• [ACTION ITEM]
This task calls for copying each line below that contains "thumb".

• [Entries taken from a collection]
++++++++++

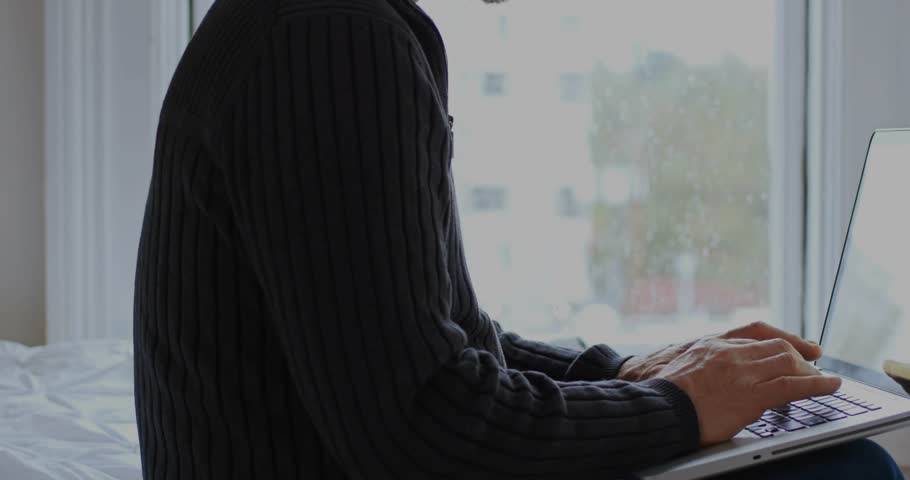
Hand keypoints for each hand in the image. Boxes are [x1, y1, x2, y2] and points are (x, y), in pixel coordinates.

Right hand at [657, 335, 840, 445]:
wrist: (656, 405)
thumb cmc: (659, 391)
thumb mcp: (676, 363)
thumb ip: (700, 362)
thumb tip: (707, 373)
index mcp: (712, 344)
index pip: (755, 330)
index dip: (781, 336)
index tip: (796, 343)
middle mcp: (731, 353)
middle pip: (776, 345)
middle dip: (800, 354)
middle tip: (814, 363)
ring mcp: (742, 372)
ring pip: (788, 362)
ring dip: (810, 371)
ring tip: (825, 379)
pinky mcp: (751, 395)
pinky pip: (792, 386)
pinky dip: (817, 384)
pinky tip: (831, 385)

++++++++++

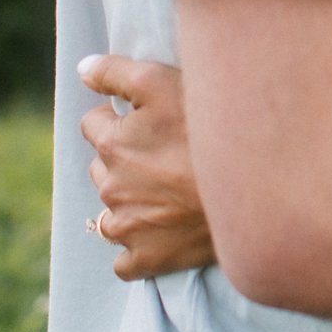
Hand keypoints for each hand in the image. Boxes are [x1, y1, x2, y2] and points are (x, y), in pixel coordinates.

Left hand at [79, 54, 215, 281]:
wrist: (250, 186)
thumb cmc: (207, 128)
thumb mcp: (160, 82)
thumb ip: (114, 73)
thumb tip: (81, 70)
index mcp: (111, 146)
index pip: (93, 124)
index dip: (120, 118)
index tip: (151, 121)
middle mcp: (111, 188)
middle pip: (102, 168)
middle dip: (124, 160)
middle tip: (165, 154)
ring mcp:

++++++++++

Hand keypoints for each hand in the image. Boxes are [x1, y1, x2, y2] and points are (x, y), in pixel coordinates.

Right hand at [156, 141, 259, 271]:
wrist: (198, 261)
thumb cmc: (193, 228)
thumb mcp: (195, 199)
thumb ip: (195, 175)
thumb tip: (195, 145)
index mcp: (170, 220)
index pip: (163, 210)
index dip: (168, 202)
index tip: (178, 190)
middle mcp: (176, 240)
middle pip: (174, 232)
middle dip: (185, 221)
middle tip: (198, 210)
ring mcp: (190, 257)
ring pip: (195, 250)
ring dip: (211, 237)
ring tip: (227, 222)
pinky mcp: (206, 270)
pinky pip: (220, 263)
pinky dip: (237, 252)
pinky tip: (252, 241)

++++++++++

• [REPLY TO THE EXERCISE]
thumb cmc: (659, 391)
thumb mcp: (676, 363)
thumb ip: (700, 362)
thumb tip: (707, 373)
thumb cmc: (207, 128)
thumb mcp: (160, 82)
thumb ip: (114, 73)
thumb tip: (81, 70)
thumb cmc: (193, 228)
thumb mcp: (195, 199)
thumb ip: (195, 175)
thumb tip: (195, 145)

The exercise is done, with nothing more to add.